Agree. Synthesis chips is cheap now and should be sufficiently good.
Also, it may not be a good strategy to zero-beat to the carrier, so such
a frequency may actually be a bad choice. Modern DDS chips allows the
tuning of the LO1 such that different IF frequencies can be tried.
For instance, the RTL-SDR is typically operated in 0 Hz beat, such that
the front-end mixes down to 0 Hz for the carrier and lets the RTL chip
sample the signal. This causes a distinct "blimp" from the 1/f noise.
Shifting the IF from 0 Hz and then let the RTL downconvert after
sampling removes this blimp since the 1/f noise can be brought out of
spectrum. When I dug around, this was available as an option even in GNU
Radio if you only knew it.
This just to illustrate that best result is not always achieved by
bringing it straight on carrier. Sure, it makes the design very very
simple, but has its drawbacks.
Now, the 164 kHz carrier, as sampled by a 48 kHz clock produces a 20 kHz
beat frequency as it wrapps down in the undersampling. To digitally
convert it to DC or lock straight to 20 kHz digitally is fairly trivial.
Similarly, a typical GPS receiver often has the digitized signal offset.

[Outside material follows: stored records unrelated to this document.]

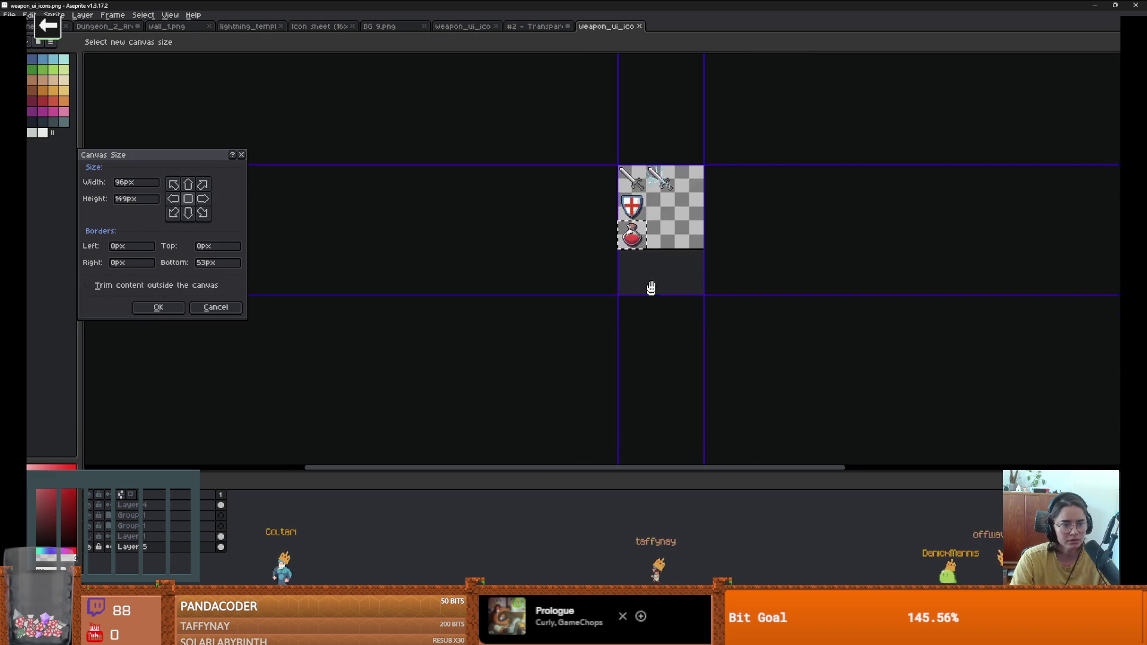
pyautogui.scroll(3, 652, 308)
pyautogui.click(206, 263)
pyautogui.press('Return')
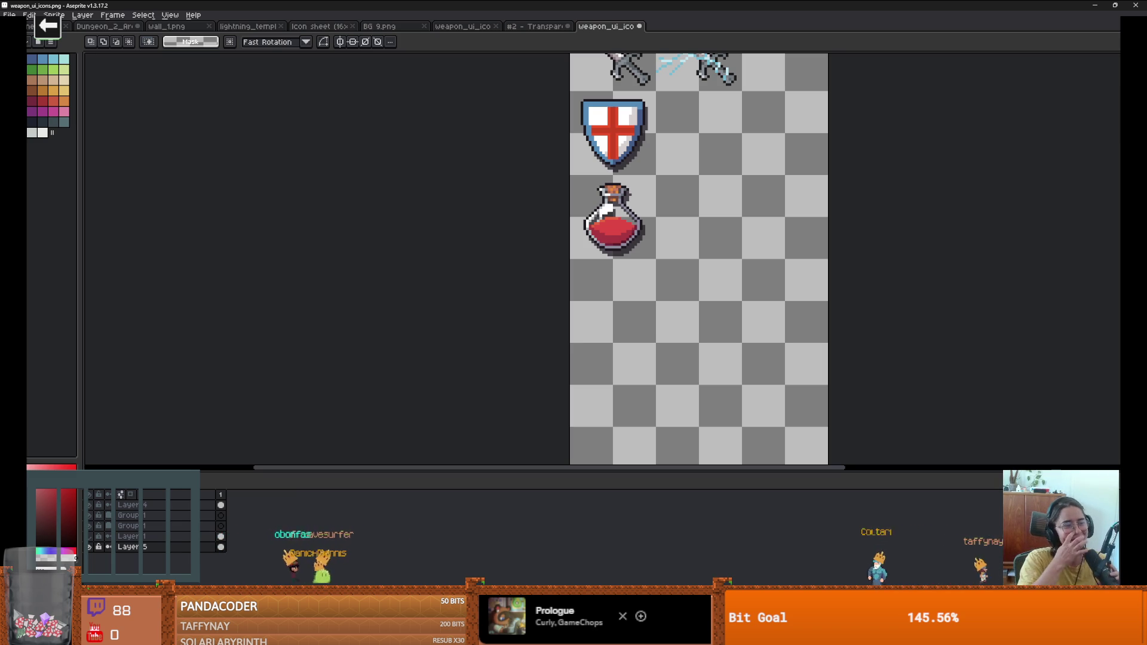
# Step: Return to the '#2 - Transparent Icons & Drop Shadow' icon sheet
pyautogui.scroll(1, 565, 321)
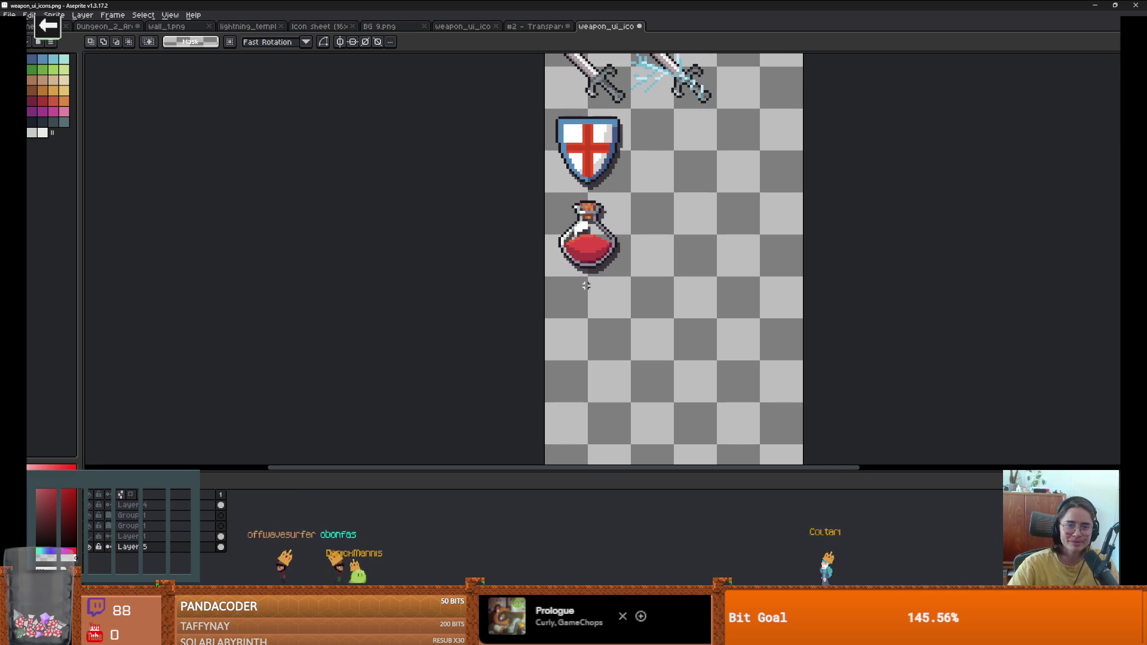
pyautogui.click(502, 26)
pyautogui.scroll(-2, 568, 245)
pyautogui.scroll(1, 568, 245)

With a more modern view on receiver design and considering the synthesis
tools available, you can play around quite easily and move things around
in interesting ways. For instance, consider that you have an IF filter,
you can with some care sweep the filter and "tune" the LOs to the IF
frequency working best for your needs. We do that in ham receivers to
shift filtering to where it helps from nearby strong signals.